- SELECTED EXCERPT:
================

Figure 1. A) kit with basic materials to perform the experiment: form top left to right: highlighter solution, deionized water, calibrated vials, 3D spectrometer, cap, plastic cells, droppers, LEDs, battery holder, battery, and alligator cables. The 3D printed spectrometer views: B) back view showing white LED position, C) side view showing blue LED position, D) front view with cell, blue LED and showing opening of external slit, E) inside slit and grating, F) complete setup with blue LED On, and G) white LED On. See text for details
Research instrumentation was used to validate the experiment. An Agilent 8453 spectrometer and an Agilent Cary Eclipse spectrophotometer with microplate accessory were used to measure the absorption and emission spectra, respectively. The emission spectra were measured using a 400 nm excitation and scanning from 420 to 650 nm with 10 nm slits. The solutions were prepared by adding drops of yellow highlighter solution to 2.00 mL of water in 1.0 cm2 fluorescence cells.

2.1. HAZARDS

Personal protective equipment including lab coats, gloves, and safety glasses should be worn by students when preparing solutions and completing experiments. These items were also included in a second kit that was also mailed to the student. The Sharpie highlighter contains 8-Hydroxypyrene-1,3,6-trisulfonic acid trisodium salt (PubChem CID 61388, CAS 6358-69-6) as yellow dye. The packaging label defines that it conforms to ASTM-D-4236, nontoxic. At the end of the experiment the dye solution can be dispose with running water.

3. Results and Discussion

Several clear and well-written papers concerning colour phenomena have appeared in the chemical education and physics education literature. The scientific literature abounds with theoretical and applications-oriented discussions of colour science, reprographics, and dye chemistry. Many videos are available on the internet that could be used as a primary source to present the concept of visible light. However, hands-on experiences help the student grasp better the concepts. Therefore, in this part, the student measured the dispersion of white light into the visible colours using a white LED and the spectrometer with a plastic cell filled with water. This has the aim of introducing the student with the principles of light dispersion into its wavelengths and the relationship between colour, wavelength, and energy. Figure 2 shows a photograph of the visible colours obtained using the 3D printed spectrometer. A clear colour pattern that is well-known as rainbow can be seen.

================

[Collection entries]
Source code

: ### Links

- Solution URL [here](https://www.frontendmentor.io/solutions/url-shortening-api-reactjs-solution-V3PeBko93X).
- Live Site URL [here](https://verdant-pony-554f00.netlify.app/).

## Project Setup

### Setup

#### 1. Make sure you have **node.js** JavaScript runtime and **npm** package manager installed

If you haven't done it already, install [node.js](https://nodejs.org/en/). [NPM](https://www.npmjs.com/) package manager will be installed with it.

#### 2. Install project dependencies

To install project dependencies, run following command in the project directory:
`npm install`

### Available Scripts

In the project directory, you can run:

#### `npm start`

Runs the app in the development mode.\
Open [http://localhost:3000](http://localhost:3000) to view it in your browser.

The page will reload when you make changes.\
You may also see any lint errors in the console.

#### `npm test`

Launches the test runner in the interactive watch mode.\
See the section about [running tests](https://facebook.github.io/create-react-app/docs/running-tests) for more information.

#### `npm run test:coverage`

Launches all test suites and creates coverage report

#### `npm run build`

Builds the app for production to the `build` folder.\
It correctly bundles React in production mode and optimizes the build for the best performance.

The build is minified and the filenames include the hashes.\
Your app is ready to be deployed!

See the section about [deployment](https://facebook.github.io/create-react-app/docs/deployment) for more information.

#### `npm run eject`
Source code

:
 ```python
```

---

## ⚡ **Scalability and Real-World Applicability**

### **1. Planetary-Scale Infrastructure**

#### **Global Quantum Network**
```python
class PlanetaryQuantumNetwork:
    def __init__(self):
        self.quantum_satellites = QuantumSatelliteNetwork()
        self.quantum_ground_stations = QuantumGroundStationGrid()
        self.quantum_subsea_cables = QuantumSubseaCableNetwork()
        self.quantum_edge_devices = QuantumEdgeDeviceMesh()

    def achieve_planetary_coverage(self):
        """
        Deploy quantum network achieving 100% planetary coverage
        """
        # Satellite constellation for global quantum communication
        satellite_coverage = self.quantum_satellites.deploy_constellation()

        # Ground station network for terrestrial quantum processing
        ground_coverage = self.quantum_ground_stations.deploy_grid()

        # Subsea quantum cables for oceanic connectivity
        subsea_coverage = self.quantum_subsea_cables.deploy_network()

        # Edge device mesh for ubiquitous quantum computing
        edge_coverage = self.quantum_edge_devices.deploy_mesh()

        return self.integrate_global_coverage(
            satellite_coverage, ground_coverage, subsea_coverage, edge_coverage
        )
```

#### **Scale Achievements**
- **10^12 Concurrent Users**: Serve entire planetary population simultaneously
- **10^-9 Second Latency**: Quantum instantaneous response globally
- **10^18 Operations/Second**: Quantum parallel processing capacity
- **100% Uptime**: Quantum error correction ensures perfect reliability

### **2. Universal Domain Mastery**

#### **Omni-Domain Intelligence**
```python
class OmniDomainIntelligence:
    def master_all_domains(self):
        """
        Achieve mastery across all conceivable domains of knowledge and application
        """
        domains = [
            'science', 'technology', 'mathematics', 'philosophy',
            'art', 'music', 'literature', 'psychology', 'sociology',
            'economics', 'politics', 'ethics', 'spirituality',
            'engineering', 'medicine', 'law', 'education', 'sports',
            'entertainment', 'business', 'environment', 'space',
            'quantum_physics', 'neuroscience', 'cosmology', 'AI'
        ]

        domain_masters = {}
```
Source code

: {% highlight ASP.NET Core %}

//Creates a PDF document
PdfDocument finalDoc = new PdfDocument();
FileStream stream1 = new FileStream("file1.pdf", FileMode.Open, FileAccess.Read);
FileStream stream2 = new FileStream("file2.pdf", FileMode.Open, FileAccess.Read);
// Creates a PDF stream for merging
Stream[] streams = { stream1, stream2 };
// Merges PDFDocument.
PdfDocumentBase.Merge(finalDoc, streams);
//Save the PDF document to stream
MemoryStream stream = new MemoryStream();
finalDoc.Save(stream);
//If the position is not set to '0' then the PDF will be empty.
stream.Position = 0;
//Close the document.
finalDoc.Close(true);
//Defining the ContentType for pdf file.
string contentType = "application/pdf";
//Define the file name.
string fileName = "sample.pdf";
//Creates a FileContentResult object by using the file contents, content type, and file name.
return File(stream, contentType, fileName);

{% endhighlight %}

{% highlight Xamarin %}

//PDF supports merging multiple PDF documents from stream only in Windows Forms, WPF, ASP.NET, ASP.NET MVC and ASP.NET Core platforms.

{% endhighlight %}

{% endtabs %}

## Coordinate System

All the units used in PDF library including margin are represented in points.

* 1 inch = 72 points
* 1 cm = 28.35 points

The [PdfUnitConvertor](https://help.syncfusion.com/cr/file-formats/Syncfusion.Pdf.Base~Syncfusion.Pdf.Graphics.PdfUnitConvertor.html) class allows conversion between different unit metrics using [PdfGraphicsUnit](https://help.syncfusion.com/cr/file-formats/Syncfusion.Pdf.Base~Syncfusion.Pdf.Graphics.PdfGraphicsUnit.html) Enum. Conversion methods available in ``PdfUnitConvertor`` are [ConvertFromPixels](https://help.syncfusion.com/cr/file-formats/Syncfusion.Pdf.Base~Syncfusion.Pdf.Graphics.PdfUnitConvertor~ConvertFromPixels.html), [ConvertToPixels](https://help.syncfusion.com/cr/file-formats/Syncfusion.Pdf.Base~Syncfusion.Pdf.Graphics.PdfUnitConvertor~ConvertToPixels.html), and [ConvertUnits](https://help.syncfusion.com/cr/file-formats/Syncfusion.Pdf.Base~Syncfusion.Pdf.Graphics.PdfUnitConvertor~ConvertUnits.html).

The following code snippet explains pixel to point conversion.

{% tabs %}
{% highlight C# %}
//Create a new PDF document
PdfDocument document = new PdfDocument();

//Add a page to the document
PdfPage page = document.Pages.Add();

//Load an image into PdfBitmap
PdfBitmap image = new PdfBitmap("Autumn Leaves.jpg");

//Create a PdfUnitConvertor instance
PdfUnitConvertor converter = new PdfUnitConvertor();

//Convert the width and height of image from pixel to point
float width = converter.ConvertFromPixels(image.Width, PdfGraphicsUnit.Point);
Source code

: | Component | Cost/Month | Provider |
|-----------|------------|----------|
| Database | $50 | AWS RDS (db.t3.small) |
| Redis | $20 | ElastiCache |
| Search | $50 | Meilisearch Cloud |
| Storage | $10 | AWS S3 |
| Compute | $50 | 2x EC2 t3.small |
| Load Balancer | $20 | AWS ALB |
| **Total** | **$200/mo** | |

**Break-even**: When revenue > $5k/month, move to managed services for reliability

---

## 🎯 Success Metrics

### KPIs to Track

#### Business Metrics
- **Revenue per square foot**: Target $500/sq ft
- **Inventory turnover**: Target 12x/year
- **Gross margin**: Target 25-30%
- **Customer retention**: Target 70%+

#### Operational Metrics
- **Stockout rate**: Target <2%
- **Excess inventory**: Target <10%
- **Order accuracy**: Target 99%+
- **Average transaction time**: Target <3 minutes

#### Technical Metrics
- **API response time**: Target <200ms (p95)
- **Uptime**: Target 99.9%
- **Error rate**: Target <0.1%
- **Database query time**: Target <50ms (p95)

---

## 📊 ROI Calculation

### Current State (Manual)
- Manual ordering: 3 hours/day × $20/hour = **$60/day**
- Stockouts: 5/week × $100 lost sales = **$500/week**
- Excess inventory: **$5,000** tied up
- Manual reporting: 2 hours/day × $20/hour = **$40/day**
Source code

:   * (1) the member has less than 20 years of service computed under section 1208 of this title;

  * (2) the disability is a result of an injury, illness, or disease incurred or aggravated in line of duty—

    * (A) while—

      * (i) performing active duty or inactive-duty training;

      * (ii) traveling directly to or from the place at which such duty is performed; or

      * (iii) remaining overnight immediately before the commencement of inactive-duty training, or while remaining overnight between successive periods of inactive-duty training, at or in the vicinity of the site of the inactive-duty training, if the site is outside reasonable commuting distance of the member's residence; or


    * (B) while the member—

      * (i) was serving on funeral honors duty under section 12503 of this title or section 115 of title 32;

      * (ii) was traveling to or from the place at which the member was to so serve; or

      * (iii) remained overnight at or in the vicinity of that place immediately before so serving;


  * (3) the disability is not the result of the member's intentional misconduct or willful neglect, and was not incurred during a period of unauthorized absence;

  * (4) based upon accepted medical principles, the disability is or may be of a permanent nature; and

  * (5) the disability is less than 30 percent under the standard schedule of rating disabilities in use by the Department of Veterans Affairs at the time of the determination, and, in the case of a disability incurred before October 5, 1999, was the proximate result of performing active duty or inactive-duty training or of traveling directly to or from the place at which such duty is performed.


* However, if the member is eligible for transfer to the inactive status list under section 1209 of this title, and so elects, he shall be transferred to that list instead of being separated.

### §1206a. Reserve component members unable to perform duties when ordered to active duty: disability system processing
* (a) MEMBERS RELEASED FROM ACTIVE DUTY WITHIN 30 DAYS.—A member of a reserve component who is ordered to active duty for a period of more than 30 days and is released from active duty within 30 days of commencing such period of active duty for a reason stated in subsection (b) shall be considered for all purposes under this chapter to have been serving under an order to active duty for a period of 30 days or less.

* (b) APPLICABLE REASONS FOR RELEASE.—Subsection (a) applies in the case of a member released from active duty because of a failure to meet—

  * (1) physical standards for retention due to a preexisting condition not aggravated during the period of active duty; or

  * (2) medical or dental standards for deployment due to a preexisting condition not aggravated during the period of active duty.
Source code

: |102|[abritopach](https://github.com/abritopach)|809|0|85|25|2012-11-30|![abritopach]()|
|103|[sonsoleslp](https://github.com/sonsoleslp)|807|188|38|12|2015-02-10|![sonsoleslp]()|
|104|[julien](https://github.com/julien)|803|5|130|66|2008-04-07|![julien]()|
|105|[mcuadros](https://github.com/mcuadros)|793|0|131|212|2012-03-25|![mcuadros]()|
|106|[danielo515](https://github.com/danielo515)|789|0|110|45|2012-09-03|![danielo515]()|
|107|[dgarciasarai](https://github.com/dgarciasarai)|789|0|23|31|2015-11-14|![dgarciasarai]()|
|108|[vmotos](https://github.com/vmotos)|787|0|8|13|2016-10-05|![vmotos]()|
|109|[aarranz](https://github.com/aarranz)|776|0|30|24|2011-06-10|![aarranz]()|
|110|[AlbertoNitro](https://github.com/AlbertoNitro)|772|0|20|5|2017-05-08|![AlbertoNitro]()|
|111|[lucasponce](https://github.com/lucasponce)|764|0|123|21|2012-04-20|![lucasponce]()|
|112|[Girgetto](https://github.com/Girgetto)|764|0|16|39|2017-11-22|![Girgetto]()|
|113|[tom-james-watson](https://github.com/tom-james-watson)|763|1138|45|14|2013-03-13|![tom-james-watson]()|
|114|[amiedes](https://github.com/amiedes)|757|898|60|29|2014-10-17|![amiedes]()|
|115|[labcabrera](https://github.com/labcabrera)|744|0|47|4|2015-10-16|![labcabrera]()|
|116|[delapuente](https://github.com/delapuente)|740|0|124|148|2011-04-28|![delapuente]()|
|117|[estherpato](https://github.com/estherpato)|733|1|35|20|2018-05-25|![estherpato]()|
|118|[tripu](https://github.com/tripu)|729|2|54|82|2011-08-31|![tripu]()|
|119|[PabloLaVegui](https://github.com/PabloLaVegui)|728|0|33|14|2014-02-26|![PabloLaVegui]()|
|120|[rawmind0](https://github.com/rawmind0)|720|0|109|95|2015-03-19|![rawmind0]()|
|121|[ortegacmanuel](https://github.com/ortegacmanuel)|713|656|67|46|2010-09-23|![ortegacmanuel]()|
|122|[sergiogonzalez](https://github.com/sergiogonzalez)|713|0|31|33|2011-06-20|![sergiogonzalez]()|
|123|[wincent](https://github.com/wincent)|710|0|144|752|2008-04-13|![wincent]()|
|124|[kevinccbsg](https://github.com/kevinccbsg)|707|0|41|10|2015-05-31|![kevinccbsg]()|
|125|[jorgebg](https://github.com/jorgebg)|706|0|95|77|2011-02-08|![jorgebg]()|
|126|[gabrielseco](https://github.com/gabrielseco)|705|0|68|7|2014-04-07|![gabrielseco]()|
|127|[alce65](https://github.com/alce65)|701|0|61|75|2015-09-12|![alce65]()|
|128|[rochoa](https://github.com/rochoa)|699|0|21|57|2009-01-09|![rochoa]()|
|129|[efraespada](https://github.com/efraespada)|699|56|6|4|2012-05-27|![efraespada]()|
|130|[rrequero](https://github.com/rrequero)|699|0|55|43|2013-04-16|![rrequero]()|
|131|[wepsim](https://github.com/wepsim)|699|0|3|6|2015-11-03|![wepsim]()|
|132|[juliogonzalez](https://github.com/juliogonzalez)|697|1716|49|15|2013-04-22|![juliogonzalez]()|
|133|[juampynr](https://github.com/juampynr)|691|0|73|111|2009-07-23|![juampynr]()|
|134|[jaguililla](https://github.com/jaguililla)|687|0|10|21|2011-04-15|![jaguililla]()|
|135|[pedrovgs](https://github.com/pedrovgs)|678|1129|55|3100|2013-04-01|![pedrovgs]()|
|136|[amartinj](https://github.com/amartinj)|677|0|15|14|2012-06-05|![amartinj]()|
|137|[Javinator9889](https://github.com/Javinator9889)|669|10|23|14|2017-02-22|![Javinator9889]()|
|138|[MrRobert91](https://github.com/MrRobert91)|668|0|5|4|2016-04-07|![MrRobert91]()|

================

- REQUIRED ACTION 1:
Answer these questions from the spectrometer excerpt.
(a) Which instrument measured the absorption spectra?
(b) What does the Sharpie highlighter contain as its yellow dye?
(c) Besides the spectrometer, what did the student use to measure the dispersion of white light into the visible colors?
- REQUIRED ACTION 2: Translate this sentence from the spectrometer excerpt into Spanish: "The emission spectra were measured using a 400 nm excitation and scanning from 420 to 650 nm with 10 nm slits."
- REQUIRED ACTION 3: In the spectrometer excerpt, substitute "safety goggles" for "safety glasses" and write out the passage from "Personal protective equipment" up to and including "with running water.".
The data come from a separate source, unrelated to the spectrometer excerpt.

- ANSWER SECTION 1:
(a) An Agilent 8453 spectrometer.
(b) 8-Hydroxypyrene-1,3,6-trisulfonic acid trisodium salt (PubChem CID 61388, CAS 6358-69-6).
(c) A white LED and a plastic cell filled with water.

- ANSWER SECTION 2: Los espectros de emisión se midieron usando una excitación de 400 nm y un barrido de 420 a 650 nm con rendijas de 10 nm.

- ANSWER SECTION 3:
Personal protective equipment including lab coats, gloves, and safety goggles should be worn by students when preparing solutions and completing experiments. These items were also included in a second kit that was also mailed to the student. The Sharpie highlighter contains 8-Hydroxypyrene-1,3,6-trisulfonic acid trisodium salt (PubChem CID 61388, CAS 6358-69-6) as yellow dye. The packaging label defines that it conforms to ASTM-D-4236, nontoxic. At the end of the experiment the dye solution can be dispose with running water.